As a prerequisite, you will need a SSL-certificate. Any certificate will do, even a crappy self-signed one. I'd never recommend using self-signed certificates, but if you're lazy and don't want to get a free one from the net, go for the path of least resistance. This is what I have in main.cf:
# SSL/TLS
# SMTP (sending)
smtp_tls_security_level = may
smtp_tls_key_file = /etc/ssl/private/the.certificate.key
smtp_tls_cert_file = /etc/ssl/certs/the.certificate.cer
smtp_tls_CApath = /etc/ssl/certs
To confirm that TLS is being used will look like this on received e-mails headers:
Received: from mail.inet.fi ([2001:15d8:172::]) by
mx.google.com with ESMTPS id 1si12730620lam.174.2014.04.07.09.57.37 for
<test@user.at.somewhere> (version=TLSv1.2 cipher=ECDHE-RSA-AES128-GCM-SHA256
bits=128/128); Mon, 07 Apr 2014 09:57:37 -0700 (PDT)
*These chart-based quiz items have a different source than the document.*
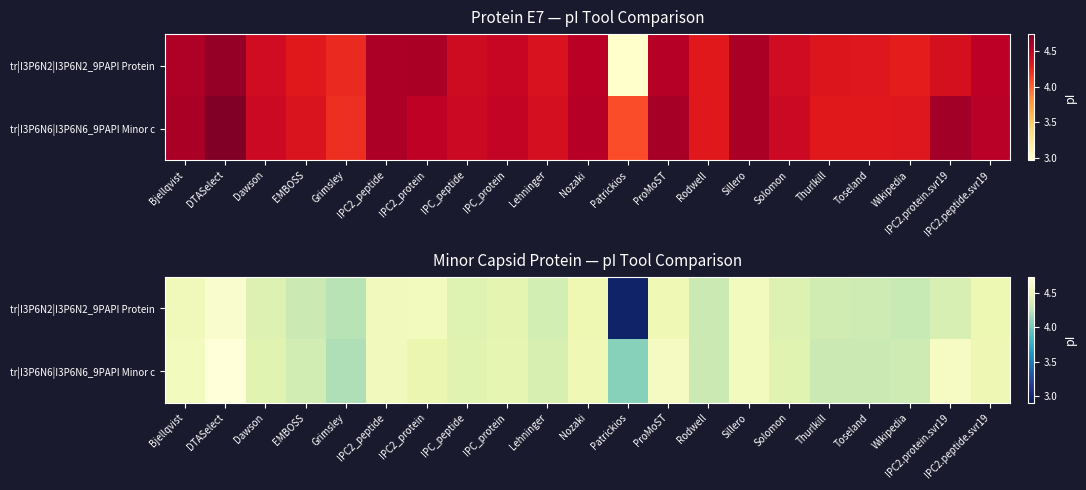

Rank the series by their average value, from lowest to highest.

tr|I3P6N2|I3P6N2_9PAPI Protein, tr|I3P6N6|I3P6N6_9PAPI Minor c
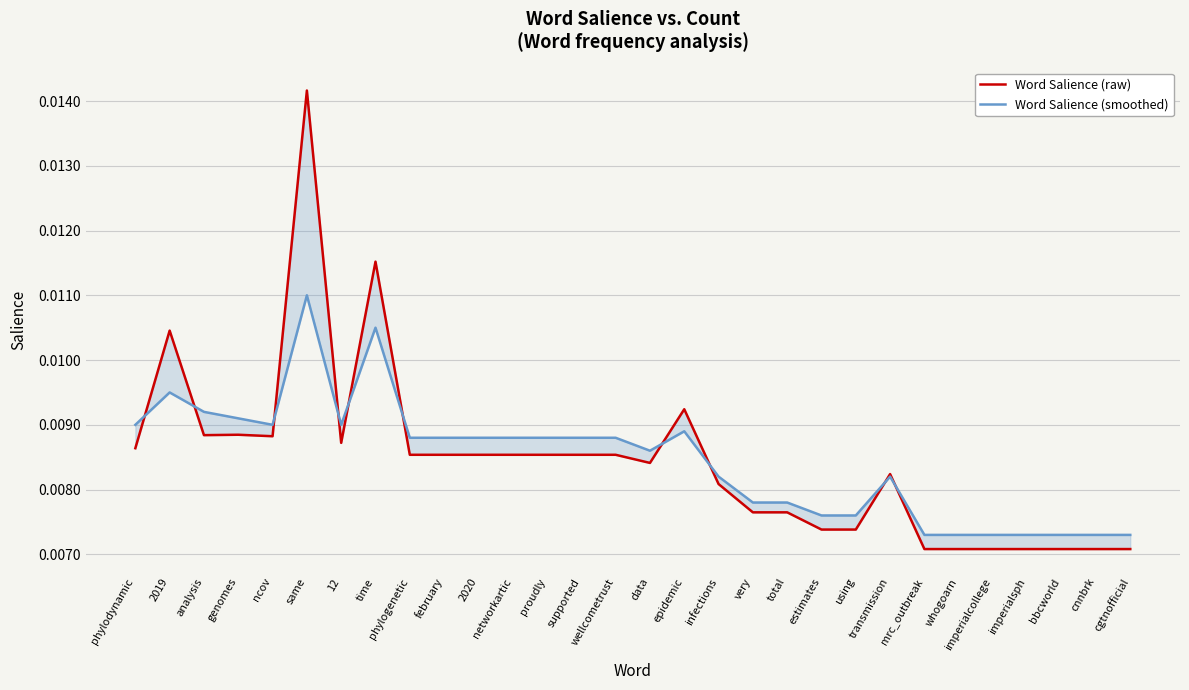

Reading right to left, transcribe all the data shown in this chart.

Word Salience (raw): cgtnofficial=0.0	cnnbrk=0.0	bbcworld=0.0	imperialsph=0.0	imperialcollege=0.0	whogoarn=0.0	mrc_outbreak=0.0	transmission=0.0	using=0.0	estimates=0.0	total=0.0	very=0.0	infections=0.0	epidemic=0.0	data=0.0	wellcometrust=0.0	supported=0.0	proudly=0.0	networkartic=0.0	2020=0.0	february=0.0	phylogenetic=0.0	time=0.0	12=0.0	same=0.0	ncov=0.0	genomes=0.0	analysis=0.0	2019=0.0	phylodynamic=0.0
Word Salience (smoothed): cgtnofficial=0.0	cnnbrk=0.0	bbcworld=0.0	imperialsph=0.0	imperialcollege=0.0	whogoarn=0.0	mrc_outbreak=0.0	transmission=0.0	using=0.0	estimates=0.0	total=0.0	very=0.0	infections=0.0	epidemic=0.0	data=0.0	wellcometrust=0.0	supported=0.0	proudly=0.0	networkartic=0.0	2020=0.0	february=0.0	phylogenetic=0.0	time=0.0	12=0.0	same=0.0	ncov=0.0	genomes=0.0	analysis=0.0	2019=0.0	phylodynamic=0.0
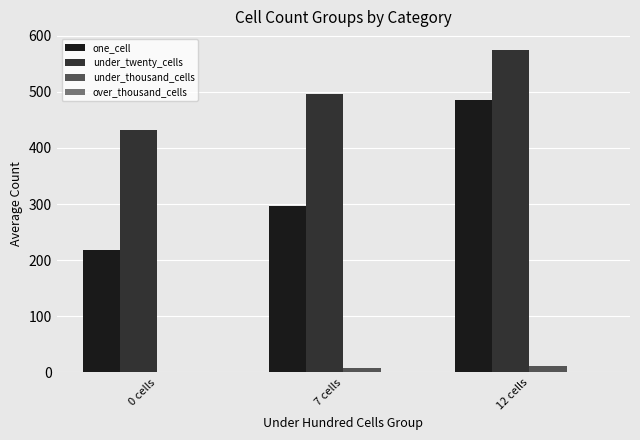

Is the value of under_twenty_cells at 7 cells greater than the value of under_thousand_cells at 7 cells?

Yes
Received: from your.server.name ([172.16.141.138])
(using TLSv1.2 with cipher ADH-AES256-GCM-SHA384 (256/256
bits)) (No client certificate requested) by mail.inet.fi (Postfix) with
ESMTPS id E75004355F for <test@user.at.somewhere>; Mon, 7 Apr 2014 19:57:35
+0300 (EEST)
Notice how both servers specify the TLS cipher used. In this case Google's server uses only 128-bit encryption.
Note:
You don't need to enable tlsmgr in master.cf for any this to work. I've seen incorrect instructions about that. To repeat: For sending TLS-encrypted e-mail having tlsmgr is not necessary.